Daily trading should be automated, unless you can really dedicate a fixed portion of your day to monitoring the markets and executing trades.  Integrating  machine learning algorithms with automated daily trading is not a trivial tasks, but it can be done. Trade automation effort: 20%, Strategy smartness required: 80%

On intraday timescales, ranging from minutes and seconds to sub-seconds, the effort you will have to undertake to automate your trades can lie anywhere in the range between 20% and 90%. Fortunately the smaller the timescale becomes the ‘dumber’ your strategy can be, but ‘dumb’ is of course a relative concept here. Trade automation effort: 80%, Strategy smartness required: 20%

What features to use ? Hand-crafted vs. learned

At one point in the design of a (machine) learning system you will inevitable ask yourself what features to feed into your model. There are at least two options. The first is to use hand-crafted features. This option will normally give you good results if the features are designed well (that of course is a tautology, since you would only call them well designed if they gave you good results ….). Designing hand-crafted features requires expert knowledge about the field to which the learning system will be applied, i.e. audio classification, image recognition or in our case trading. The problem here is that you may not have any of that expert knowledge (yet) and it will be very difficult to come by or take a lot of time or most likely both. So the alternative is to learn the features from the data or in other words, use unsupervised learning to obtain them.  One requirement here is that you really need lots of data. Much more of it than you would need for hand-crafted features, but then again it doesn’t have to be labeled. The benefit however is clear. You don’t really need to be an expert in the specific field you design the system for, i.e. trading and finance. So while you still need to figure out which subset of the learned features will be best for your learning system, that is also something you would have to do with the hand-crafted features. My suggestion: Try designing some hand-crafted features by yourself. If they don’t perform and you have good reasons to believe that it is possible to have better results than the ones you are getting, use unsupervised learning methods to learn features. You can even create a hybrid system that uses designed and learned features together.

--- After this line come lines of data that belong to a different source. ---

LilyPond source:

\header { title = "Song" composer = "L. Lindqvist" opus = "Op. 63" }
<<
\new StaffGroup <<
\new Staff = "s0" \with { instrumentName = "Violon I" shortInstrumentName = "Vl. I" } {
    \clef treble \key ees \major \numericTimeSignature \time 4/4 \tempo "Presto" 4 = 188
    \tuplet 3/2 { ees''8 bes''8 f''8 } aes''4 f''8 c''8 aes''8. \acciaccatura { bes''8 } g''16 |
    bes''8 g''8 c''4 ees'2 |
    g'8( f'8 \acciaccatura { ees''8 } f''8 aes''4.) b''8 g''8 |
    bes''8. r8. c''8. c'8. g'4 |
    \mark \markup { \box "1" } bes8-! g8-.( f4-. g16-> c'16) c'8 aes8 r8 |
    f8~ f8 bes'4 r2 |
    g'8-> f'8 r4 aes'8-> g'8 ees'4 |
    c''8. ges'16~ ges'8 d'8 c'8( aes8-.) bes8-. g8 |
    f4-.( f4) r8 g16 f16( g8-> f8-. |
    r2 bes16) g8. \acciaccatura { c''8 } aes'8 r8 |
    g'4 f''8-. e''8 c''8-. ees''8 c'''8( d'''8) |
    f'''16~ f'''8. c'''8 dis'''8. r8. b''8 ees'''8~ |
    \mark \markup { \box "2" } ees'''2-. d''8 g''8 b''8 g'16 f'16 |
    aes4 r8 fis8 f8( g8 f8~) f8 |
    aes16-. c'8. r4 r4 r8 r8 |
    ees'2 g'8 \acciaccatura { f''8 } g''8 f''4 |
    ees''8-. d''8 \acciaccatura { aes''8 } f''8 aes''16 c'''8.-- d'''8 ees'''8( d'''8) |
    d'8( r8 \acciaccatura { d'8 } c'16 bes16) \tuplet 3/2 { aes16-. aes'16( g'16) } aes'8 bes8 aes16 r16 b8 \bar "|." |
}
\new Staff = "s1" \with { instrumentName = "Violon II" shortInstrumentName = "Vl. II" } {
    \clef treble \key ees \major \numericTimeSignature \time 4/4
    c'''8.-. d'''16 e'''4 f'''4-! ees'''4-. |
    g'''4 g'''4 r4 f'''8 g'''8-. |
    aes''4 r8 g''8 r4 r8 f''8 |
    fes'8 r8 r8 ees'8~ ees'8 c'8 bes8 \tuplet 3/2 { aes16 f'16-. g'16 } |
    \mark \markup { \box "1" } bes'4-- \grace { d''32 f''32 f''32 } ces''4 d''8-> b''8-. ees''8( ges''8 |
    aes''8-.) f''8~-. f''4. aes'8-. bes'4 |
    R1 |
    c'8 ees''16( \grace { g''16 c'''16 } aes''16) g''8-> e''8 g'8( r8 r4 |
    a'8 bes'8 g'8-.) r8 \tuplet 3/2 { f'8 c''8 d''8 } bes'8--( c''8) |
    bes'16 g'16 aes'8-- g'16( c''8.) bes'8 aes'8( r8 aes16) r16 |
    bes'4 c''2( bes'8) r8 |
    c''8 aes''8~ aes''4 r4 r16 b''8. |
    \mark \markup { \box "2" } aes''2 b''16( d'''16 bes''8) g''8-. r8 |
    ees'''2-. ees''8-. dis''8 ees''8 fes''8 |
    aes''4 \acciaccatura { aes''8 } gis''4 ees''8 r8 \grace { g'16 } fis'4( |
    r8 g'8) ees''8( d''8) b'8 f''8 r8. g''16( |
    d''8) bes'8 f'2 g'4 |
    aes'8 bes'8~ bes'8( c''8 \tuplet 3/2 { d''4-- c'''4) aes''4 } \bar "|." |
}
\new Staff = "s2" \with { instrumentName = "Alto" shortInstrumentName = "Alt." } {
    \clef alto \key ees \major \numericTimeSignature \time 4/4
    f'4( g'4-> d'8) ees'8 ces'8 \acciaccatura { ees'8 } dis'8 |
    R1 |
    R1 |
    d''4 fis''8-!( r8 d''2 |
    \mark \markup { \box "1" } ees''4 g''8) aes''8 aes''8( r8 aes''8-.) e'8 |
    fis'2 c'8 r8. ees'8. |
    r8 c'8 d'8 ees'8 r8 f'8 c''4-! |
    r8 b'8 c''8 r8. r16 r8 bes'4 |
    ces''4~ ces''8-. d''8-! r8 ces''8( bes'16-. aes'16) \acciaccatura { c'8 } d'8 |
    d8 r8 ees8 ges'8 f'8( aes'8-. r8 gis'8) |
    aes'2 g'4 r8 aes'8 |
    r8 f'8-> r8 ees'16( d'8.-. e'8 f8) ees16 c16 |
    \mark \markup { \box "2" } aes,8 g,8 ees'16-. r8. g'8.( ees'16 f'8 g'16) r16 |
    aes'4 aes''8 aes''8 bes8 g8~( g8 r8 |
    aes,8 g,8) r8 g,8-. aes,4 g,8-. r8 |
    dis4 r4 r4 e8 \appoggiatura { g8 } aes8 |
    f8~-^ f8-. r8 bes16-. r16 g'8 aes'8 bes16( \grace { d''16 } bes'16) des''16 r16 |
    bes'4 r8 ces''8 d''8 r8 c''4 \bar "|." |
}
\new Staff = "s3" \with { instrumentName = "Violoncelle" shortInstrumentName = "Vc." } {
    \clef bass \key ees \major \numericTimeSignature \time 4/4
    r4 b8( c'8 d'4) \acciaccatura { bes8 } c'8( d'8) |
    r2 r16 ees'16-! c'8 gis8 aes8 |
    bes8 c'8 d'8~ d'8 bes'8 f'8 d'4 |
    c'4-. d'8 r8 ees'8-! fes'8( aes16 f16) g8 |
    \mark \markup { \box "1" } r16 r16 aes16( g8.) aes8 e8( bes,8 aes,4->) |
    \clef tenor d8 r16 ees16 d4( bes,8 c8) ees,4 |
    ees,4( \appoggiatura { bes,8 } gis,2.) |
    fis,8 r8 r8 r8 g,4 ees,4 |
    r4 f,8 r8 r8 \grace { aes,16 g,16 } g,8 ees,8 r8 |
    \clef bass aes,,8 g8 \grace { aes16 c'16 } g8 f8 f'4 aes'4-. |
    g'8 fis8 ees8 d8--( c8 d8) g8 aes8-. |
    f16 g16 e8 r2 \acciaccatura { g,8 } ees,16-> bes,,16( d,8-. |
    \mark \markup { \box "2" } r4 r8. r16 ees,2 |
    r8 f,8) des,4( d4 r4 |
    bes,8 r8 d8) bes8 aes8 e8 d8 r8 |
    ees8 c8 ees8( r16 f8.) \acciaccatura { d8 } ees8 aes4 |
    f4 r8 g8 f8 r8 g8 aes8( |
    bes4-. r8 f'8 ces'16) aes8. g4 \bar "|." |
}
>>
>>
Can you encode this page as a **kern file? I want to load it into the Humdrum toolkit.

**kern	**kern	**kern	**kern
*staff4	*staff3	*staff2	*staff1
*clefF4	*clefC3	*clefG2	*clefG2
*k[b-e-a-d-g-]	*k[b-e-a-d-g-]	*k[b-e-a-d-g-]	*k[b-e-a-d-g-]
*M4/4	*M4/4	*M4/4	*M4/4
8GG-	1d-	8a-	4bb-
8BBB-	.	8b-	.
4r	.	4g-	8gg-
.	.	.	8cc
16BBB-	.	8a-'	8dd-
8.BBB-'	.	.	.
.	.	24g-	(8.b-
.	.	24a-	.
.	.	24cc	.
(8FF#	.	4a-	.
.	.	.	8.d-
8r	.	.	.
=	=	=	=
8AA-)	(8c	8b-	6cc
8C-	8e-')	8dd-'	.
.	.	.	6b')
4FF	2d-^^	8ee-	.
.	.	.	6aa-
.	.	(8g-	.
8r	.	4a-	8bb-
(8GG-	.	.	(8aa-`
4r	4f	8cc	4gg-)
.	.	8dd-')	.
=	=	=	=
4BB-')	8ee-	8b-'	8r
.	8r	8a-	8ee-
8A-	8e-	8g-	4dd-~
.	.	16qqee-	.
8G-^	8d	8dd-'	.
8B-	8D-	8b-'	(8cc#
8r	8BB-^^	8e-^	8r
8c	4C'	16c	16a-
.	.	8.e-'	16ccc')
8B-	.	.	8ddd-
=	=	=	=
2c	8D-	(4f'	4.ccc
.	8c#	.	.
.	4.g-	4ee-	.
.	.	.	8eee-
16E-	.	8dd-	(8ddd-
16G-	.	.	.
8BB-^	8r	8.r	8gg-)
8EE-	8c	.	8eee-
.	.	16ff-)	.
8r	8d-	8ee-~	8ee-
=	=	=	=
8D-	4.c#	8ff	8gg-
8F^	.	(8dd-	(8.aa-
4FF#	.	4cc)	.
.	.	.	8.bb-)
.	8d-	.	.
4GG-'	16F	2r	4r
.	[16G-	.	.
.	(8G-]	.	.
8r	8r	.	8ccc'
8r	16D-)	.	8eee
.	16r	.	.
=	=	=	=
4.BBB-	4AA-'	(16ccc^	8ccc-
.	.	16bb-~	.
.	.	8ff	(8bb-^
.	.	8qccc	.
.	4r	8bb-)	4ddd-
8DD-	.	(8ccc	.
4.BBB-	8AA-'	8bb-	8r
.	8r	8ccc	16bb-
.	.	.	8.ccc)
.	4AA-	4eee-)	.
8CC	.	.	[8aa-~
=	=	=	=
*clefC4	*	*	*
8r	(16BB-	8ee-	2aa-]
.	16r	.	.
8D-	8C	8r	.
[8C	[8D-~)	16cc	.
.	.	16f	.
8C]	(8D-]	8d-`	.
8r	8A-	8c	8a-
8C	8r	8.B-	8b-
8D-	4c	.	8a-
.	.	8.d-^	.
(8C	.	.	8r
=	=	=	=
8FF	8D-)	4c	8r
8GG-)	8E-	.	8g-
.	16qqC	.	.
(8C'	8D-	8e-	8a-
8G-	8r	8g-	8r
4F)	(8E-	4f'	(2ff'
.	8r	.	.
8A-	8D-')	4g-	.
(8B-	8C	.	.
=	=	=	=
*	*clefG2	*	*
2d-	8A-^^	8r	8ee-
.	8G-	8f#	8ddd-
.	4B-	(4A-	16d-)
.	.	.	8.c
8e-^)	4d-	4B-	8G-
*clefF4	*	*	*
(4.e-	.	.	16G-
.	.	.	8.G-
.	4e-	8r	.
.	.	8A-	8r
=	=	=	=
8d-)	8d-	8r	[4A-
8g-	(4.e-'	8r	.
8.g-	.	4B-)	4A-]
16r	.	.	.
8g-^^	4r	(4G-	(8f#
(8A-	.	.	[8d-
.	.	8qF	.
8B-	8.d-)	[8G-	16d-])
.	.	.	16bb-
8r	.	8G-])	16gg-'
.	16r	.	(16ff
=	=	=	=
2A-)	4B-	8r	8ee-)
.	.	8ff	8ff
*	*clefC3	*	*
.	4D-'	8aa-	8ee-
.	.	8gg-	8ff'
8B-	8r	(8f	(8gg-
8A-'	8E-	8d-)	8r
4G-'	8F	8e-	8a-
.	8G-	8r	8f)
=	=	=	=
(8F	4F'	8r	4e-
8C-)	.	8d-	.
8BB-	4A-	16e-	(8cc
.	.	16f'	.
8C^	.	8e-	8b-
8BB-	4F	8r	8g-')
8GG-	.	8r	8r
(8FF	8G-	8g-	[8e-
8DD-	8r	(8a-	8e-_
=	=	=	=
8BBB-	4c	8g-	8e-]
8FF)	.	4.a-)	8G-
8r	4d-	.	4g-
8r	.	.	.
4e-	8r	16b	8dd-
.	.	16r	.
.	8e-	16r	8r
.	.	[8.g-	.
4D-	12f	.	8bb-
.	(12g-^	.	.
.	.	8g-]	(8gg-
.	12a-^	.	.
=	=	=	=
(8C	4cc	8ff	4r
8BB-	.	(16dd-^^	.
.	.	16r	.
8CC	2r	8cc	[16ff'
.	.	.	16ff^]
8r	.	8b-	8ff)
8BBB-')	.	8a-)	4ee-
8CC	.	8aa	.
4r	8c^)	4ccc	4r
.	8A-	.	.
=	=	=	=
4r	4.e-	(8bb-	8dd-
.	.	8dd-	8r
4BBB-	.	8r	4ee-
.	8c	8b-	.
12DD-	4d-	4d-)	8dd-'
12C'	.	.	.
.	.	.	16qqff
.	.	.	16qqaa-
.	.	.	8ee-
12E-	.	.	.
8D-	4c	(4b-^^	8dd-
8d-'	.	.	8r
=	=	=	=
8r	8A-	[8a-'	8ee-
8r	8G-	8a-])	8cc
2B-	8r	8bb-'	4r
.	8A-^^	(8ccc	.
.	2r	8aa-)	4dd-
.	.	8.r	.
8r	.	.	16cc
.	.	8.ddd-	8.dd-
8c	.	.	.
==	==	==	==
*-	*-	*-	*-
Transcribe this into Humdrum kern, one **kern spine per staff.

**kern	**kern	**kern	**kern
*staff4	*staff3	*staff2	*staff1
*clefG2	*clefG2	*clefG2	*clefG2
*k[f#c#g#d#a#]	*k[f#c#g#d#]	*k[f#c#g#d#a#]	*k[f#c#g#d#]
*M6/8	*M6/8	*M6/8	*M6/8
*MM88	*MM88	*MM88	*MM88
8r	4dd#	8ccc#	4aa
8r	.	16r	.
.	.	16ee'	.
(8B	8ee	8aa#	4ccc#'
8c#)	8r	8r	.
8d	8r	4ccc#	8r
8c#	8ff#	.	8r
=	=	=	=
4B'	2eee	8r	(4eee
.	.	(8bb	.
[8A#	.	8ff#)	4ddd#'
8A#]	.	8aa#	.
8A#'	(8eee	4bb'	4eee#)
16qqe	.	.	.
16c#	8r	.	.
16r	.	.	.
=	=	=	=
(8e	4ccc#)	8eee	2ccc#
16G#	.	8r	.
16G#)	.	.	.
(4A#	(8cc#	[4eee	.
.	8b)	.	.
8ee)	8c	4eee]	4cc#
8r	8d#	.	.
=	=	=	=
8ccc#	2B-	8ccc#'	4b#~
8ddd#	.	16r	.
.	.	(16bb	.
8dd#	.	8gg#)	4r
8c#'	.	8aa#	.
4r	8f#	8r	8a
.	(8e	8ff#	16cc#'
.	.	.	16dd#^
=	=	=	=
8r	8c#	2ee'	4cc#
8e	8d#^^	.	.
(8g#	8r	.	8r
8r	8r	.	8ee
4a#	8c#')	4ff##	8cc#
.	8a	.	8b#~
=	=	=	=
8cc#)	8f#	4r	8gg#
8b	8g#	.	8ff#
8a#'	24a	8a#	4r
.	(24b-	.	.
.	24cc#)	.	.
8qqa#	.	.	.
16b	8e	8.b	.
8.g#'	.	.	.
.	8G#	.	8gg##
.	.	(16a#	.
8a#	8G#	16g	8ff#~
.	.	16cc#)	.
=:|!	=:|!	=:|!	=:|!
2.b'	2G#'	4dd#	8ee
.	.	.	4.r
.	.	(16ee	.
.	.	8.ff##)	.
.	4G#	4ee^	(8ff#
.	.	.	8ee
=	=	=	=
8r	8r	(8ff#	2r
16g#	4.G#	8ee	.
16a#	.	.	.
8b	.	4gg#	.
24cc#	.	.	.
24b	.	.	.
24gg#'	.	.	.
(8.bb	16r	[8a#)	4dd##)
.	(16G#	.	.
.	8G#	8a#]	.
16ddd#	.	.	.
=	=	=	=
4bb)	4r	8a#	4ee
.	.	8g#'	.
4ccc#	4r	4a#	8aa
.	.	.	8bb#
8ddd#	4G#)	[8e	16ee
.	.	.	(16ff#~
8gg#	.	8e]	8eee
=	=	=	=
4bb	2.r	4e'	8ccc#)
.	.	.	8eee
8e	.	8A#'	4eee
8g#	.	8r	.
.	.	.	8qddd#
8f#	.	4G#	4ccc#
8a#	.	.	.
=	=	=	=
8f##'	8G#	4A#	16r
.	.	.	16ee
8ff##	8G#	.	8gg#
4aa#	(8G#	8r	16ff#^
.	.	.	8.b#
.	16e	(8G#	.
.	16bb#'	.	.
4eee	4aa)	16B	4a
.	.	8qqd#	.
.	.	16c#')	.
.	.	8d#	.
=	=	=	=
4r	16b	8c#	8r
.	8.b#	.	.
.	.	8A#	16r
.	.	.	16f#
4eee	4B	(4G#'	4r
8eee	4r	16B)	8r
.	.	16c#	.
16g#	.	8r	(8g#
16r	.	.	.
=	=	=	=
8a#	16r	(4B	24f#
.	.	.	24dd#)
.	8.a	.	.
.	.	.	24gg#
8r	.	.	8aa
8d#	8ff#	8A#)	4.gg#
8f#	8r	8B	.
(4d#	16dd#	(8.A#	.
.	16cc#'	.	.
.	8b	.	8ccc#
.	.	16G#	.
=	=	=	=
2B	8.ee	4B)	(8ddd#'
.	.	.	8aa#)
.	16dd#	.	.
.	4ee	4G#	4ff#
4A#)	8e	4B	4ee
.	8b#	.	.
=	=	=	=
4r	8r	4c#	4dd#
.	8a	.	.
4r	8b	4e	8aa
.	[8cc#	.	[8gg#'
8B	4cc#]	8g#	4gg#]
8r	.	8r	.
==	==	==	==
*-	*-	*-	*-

Why I use Open Source tools for building trading applications

When I first started to look into doing my own automated trading, I had three requirements on the set of tools that I wanted to use. 1) They should cost as little as possible to get me started, even if that meant that I had to do a lot of programming and customizations myself (==it would cost time)   2) There should be a community of like-minded people out there using these same tools for a similar purpose. 3) The tools should allow me to go as deep into the entrails of the system as necessary, even if in the very beginning my aim was more to discover the basics. I did not want to find myself in a situation where two years down the line I would need to switch to a different set of tools, just because the ones I had started out with did not allow me to do what I wanted because of problems with closed sources and restrictive licensing.

As a result I came to choose ‘R’ as my language of choice for developing trading algortihms and I started using Interactive Brokers since they provide an API for interfacing with their brokerage system.

While there are many nice trading tools that connect to the IB Trader Workstation and some can be used for automated trading, none of these offer the same power, flexibility and community support that the ‘R’ project has. In addition, R has really an amazing repository of free and very adavanced statistical and machine learning packages, something that is essential if you want to create trading algorithms.